TEXT PASSAGE:
○ ○ ○

This is famously "the costliest perfume in the world" needing 10,600 jasmine flowers and 28 dozen roses to make one ounce of Joy extract. But one woman's meat is another woman's poison, and the truth of it is, it just ain't my cup of tea.

At pounds 31 the costliest perfume had a predictably pricey shower gel to go with it. It came in a Chinese red and black bottle that looked fantastically posh sat next to my Boots shampoo and, in my defence, I did spend quality time with this product. I coaxed it gently from its bottle and reverently washed my undeserving limbs, but there was no getting away from it - I just didn't like it. The fragrance was so watery and old-hat it reminded me of the kind of bath products my aunt used to give me for my birthday.

If I'd bought this shower gel in 1931 when Joy first came out, perhaps I'd love it passionately, but nearly 70 years later one question remains: isn't it about time they updated the fragrance?

John Oakes, author of the forthcoming The Book of Perfumes (Prion, pounds 8.99) says, "The formula remaining unchanged since Joy's introduction is not a minus - in perfume this is a definite plus. This consistency of formula and guarantee that it will always smell the same is immensely reassuring to women. There is a vast difference between being old-fashioned and being a classic."

Still feeling disappointed, I took solace in a bottle of Skinny Dip (pounds 4.15 for 250g), a sumptuous body wash from those beauty-funksters, Lush. Full of real white chocolate, creamed coconut and cocoa butter, Skinny Dip can turn your daily bath into something downright naughty.

Within five minutes of using it my bedroom had transmogrified into a boudoir, my sterile white bathroom became a steamy Turkish bath, and I fantasised I was Elizabeth Taylor bathing in asses' milk, while persuading my man to do his Mark Anthony impression.

Slathering white chocolate on my body was almost as satisfying as eating it, so I wallowed happily in my bath, smug in the knowledge that it was a calorie-free indulgence. When I emerged from my bathroom two hours later, I knew my quest was over. It had been love at first sniff.

○ ○ ○

WORK TO DO:
Answer these questions from the review of bath products:
(a) How many jasmine flowers does one ounce of Joy extract require?
(b) In what year did Joy first come out?
(c) What is the price of Skinny Dip?

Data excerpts

○ ○ ○

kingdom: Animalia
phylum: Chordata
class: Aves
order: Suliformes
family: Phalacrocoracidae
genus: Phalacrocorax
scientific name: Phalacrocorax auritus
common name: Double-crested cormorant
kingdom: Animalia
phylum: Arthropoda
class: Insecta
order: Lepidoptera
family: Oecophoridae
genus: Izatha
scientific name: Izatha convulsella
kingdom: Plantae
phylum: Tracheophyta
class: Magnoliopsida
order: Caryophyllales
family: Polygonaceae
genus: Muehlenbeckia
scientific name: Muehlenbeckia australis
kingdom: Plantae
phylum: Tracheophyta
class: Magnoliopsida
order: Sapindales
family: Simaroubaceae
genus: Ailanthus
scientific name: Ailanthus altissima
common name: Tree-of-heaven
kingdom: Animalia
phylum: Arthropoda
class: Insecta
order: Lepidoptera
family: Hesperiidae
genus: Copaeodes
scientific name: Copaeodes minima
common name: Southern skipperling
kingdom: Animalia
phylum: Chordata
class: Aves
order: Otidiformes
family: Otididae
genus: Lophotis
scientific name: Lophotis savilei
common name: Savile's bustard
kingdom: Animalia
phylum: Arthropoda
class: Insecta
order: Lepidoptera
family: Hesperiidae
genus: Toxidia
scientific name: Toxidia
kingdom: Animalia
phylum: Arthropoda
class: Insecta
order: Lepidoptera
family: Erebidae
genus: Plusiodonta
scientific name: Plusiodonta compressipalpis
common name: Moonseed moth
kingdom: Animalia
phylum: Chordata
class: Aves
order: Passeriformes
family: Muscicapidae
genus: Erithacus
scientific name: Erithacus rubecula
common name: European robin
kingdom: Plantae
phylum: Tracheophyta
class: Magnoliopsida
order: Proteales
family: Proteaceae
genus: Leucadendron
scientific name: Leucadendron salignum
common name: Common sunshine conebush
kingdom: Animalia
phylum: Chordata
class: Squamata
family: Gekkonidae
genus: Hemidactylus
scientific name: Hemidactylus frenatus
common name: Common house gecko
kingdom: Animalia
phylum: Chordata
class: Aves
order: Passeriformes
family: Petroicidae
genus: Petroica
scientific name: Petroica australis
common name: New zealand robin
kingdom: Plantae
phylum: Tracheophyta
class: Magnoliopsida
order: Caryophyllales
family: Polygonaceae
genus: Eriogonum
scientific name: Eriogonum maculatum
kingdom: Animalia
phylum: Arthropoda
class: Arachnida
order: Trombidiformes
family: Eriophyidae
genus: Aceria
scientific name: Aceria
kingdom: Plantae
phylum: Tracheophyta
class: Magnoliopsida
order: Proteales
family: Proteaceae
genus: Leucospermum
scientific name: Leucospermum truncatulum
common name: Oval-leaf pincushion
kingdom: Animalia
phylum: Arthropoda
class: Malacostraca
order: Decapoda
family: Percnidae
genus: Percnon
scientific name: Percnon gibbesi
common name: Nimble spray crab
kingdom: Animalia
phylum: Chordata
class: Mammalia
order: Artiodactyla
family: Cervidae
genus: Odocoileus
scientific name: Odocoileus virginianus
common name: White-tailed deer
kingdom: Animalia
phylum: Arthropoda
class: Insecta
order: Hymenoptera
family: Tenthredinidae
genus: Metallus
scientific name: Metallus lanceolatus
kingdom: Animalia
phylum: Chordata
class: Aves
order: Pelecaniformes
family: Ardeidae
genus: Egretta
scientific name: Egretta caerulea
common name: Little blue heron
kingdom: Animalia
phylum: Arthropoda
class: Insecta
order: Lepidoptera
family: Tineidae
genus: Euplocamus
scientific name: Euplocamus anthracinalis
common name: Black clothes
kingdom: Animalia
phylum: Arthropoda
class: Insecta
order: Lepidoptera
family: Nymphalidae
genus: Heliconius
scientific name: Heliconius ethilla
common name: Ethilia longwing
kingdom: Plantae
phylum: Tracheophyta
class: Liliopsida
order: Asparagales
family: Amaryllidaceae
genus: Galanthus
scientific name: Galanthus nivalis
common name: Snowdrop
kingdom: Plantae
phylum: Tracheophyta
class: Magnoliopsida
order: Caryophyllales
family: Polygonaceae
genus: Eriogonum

○ ○ ○

SOLUTION TO THE EXERCISE:
(a) 10,600
(b) 1931
(c) 4.15 pounds for 250g